[Problem statement]
Answer these questions using the passage on Asterisk and FreeSwitch.
(a) In what year did the writer begin working with Asterisk?
(b) In the writer's large installations, what is FreeSwitch used as?
(c) Who does the quoted blog name as the creator of FreeSwitch?

I keep a vigilant eye on Google Alerts. To be more exact, I’ve got a few alerts defined, in accordance to subjects that interest me. Two of these subjects are Asterisk and FreeSwitch. Recently, the following had been posted on a personal blog:
Asterisk just seems to come from a different world than what I am used to. Inflexible and problematic. Very long configuration files with ancient syntax. Now I’m far from pretending I’ve used Asterisk enough to understand it pros and cons well, but I have a decent software development experience and I can tell when something “smells.” I didn’t want to build our system (that I want to be flexible and scale well) on some old technology that is only living from its past.
And (most importantly) there are many people experienced with both Asterisk and Freeswitch favoring the latter: Anders Brownworth, Jonathan Palley (creator of Telegraph, a Rails plug-in that lets you talk to Freeswitch), or of course the creator of Freeswitch (and former Asterisk developer!) Anthony Minessale himself.
Reading the above simply flames me UP – WHAT A LOAD OF BULL!
The writer admits that: “Now I’m far from pretending I’ve used Asterisk enough to understand it pros and cons well, but I have a decent software development experience and I can tell when something “smells.”” – If he’s such a worthy developer, the above simply proves that he’s simply an RTFM!
Asterisk provides a multitude of methodologies for configuration management, dialplan logic programming, programmatic API structures – basically, all the tools you need to go about and create your application. While I admit that FreeSwitch is slightly better at the “Core Switching” environment, implementing a near true Soft Switching architecture – Asterisk is a totally different thing.
A while back I decided to develop a couple of my better systems on FreeSwitch, as a test of my abilities. To see if I can be as proficient with FreeSwitch as I am with Asterisk. I re-developed the applications on FreeSwitch from scratch, however, FreeSwitch’s somewhat annoying XML configuration structures made it a hell for me to develop something that I would ask my customers to put their money on.
I started working with Asterisk in 2002, and starting 2003 I tried to have people in Israel start using Asterisk. I can honestly say that the first ever true adaptation of Asterisk in Israel came about only late 2005, and even that wasn’t for mission critical applications. Asterisk had achieved a point in which it is now considered a valid replacement for classic IN and NGN applications and engines, such as SigValue. I suspect that FreeSwitch will become a more dominant contender in that part within a period of 18 to 24 months, as its developer community will grow – time will tell.
In my large installations, I like using Asterisk as my IVR/Application engine envrionment and using FreeSwitch as my routing and LCR environment, simply because it’s capable of handling slightly more SIP-to-SIP connections than Asterisk – but that is the only reason, all the rest is Asterisk.
Both projects are wonderful tools, each one with its own set of strengths and weaknesses. Learn how to balance the use of the two, utilize the best of both world – and stop being a bloody purist, that’s exactly what leads to poor technologies such as Microsoft and poor life practices, like wars and terror.

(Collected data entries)
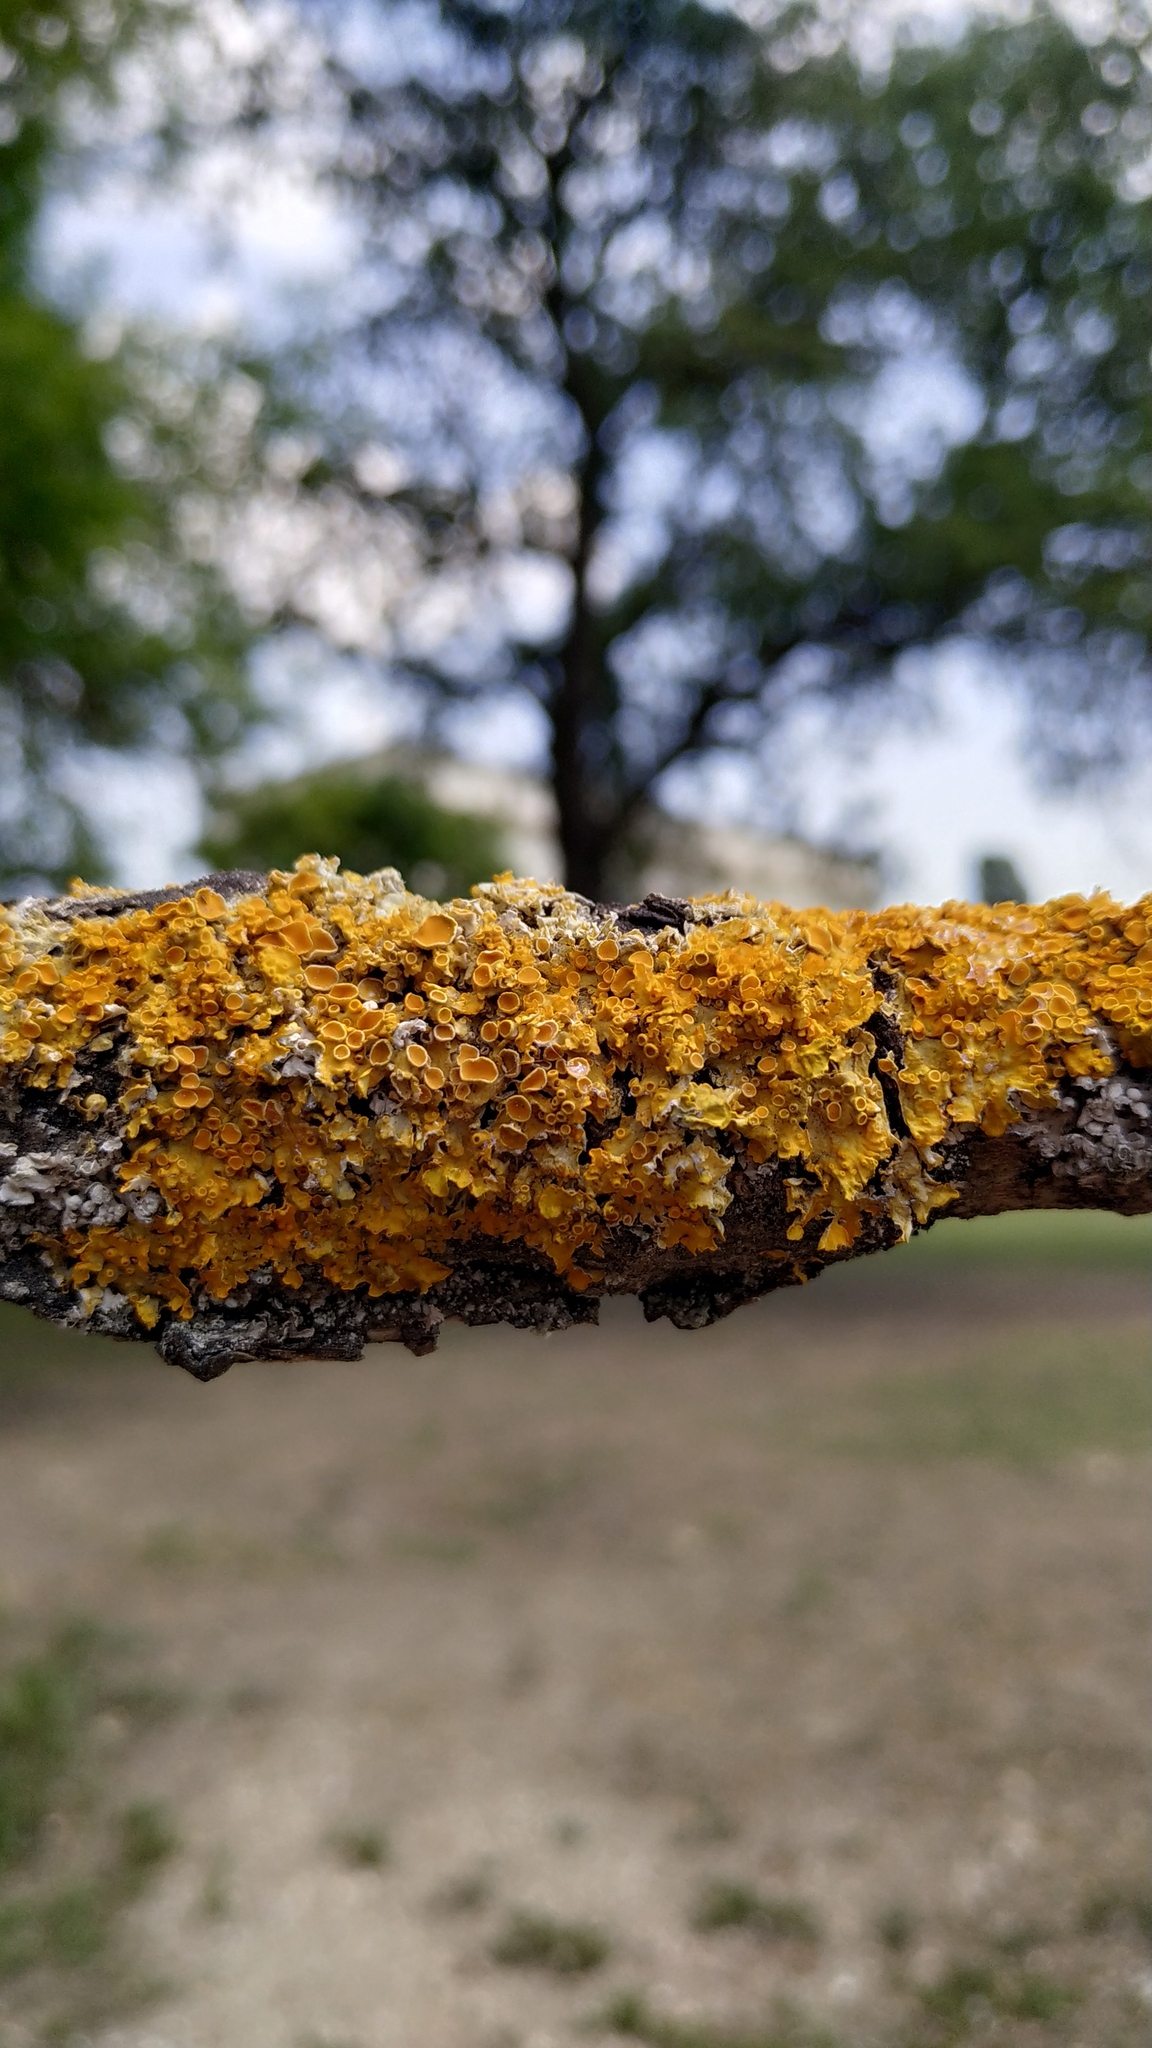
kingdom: Fungi
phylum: Ascomycota
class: Lecanoromycetes
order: Teloschistales
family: Teloschistaceae
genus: Xanthoria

[Answer space]
(a) 2002
(b) The routing and LCR environment
(c) Anthony Minessale